Shortcuts

Strategy

Strategy controls the model distribution across training, evaluation, and prediction to be used by the Trainer. It can be controlled by passing different strategy with aliases ("ddp", "ddp_spawn", "deepspeed" and so on) as well as a custom strategy to the strategy parameter for Trainer.

The Strategy in PyTorch Lightning handles the following responsibilities:

  • Launch and teardown of training processes (if applicable).

  • Setup communication between processes (NCCL, GLOO, MPI, and so on).

  • Provide a unified communication interface for reduction, broadcast, and so on.

  • Owns the LightningModule

  • Handles/owns optimizers and schedulers.

Strategy also manages the accelerator, precision, and checkpointing plugins.

Training Strategies with Various Configs

# Training with the DistributedDataParallel strategy on 4 GPUs
trainer = Trainer(strategy="ddp", accelerator="gpu", devices=4)

# Training with the custom DistributedDataParallel strategy on 4 GPUs
trainer = Trainer(strategy=DDPStrategy(...), accelerator="gpu", devices=4)

# Training with the DDP Spawn strategy using auto accelerator selection
trainer = Trainer(strategy="ddp_spawn", accelerator="auto", devices=4)

# Training with the DeepSpeed strategy on available GPUs
trainer = Trainer(strategy="deepspeed", accelerator="gpu", devices="auto")

# Training with the DDP strategy using 3 CPU processes
trainer = Trainer(strategy="ddp", accelerator="cpu", devices=3)

# Training with the DDP Spawn strategy on 8 TPU cores
trainer = Trainer(strategy="ddp_spawn", accelerator="tpu", devices=8)

# Training with the default IPU strategy on 8 IPUs
trainer = Trainer(accelerator="ipu", devices=8)

Create a Custom Strategy

Expert users may choose to extend an existing strategy by overriding its methods.

from pytorch_lightning.strategies import DDPStrategy


class CustomDDPStrategy(DDPStrategy):
    def configure_ddp(self):
        self.model = MyCustomDistributedDataParallel(
            self.model,
            device_ids=...,
        )

or by subclassing the base class Strategy to create new ones. These custom strategies can then be passed into the Trainer directly via the strategy parameter.

# custom plugins
trainer = Trainer(strategy=CustomDDPStrategy())

# fully custom accelerator and plugins
accelerator = MyAccelerator()
precision_plugin = MyPrecisionPlugin()
training_strategy = CustomDDPStrategy(accelerator=accelerator, precision_plugin=precision_plugin)
trainer = Trainer(strategy=training_strategy)

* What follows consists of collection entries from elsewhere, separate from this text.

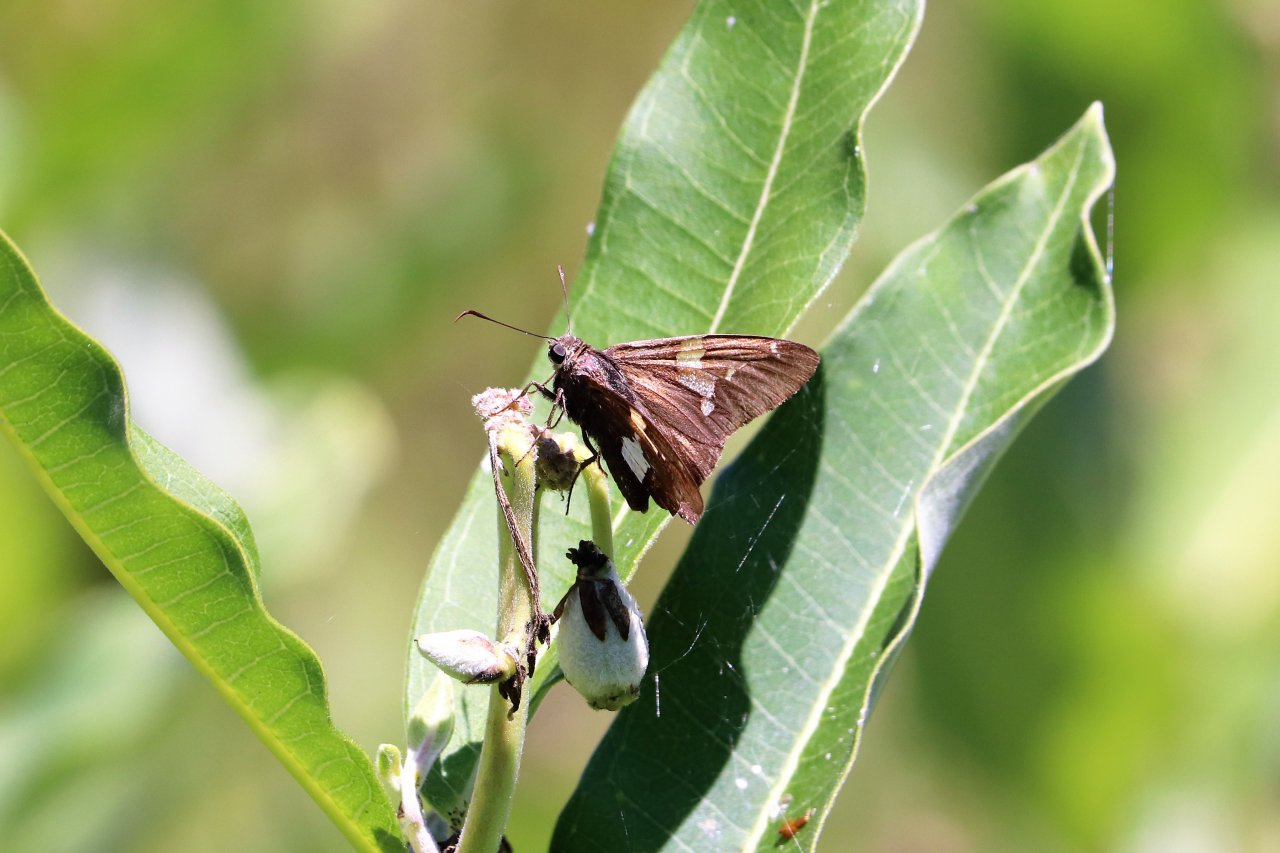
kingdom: Animalia
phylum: Arthropoda
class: Insecta
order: Lepidoptera
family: Hesperiidae
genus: Epargyreus
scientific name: Epargyreus clarus
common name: Silver-spotted Skipper
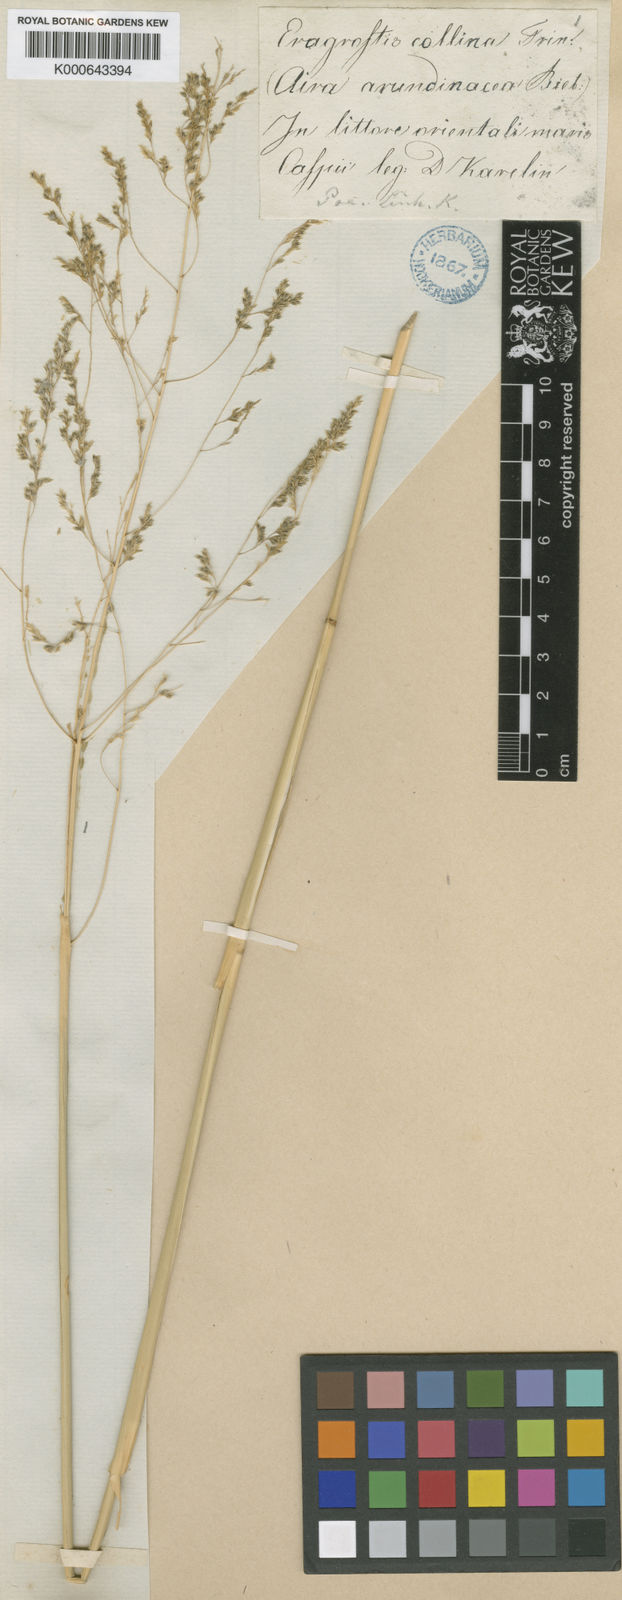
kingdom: Plantae
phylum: Tracheophyta
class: Liliopsida
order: Poales
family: Poaceae
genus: Eragrostis
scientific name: Eragrostis collina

The complete list of built-in strategies is listed below.


Built-In Training Strategies

BaguaStrategy

Strategy for training using the Bagua library, with advanced distributed training algorithms and system optimizations.

DDP2Strategy

DDP2 behaves like DP in one node, but synchronization across nodes behaves like in DDP.

DDPFullyShardedStrategy

Plugin for Fully Sharded Data Parallel provided by FairScale.

DDPShardedStrategy

Optimizer and gradient sharded training provided by FairScale.

DDPSpawnShardedStrategy

Optimizer sharded training provided by FairScale.

DDPSpawnStrategy

Spawns processes using the torch.multiprocessing.spawn() method and joins processes after training finishes.

DDPStrategy

Strategy for multi-process single-device training on one or multiple nodes.

DataParallelStrategy

Implements data-parallel training in a single process, i.e., the model gets replicated to each device and each gets a split of the data.

DeepSpeedStrategy

Provides capabilities to run training using the DeepSpeed library, with training optimizations for large billion parameter models.

HorovodStrategy

Plugin for Horovod distributed training integration.

HPUParallelStrategy

Strategy for distributed training on multiple HPU devices.

IPUStrategy

Plugin for training on IPU devices.

ParallelStrategy

Plugin for training with multiple processes in parallel.

SingleDeviceStrategy

Strategy that handles communication on a single device.

SingleHPUStrategy

Strategy for training on single HPU device.

SingleTPUStrategy

Strategy for training on a single TPU device.

Strategy

Base class for all strategies that change the behaviour of the training, validation and test- loop.

TPUSpawnStrategy

Strategy for training multiple TPU devices using the torch_xla.distributed.xla_multiprocessing.spawn() method.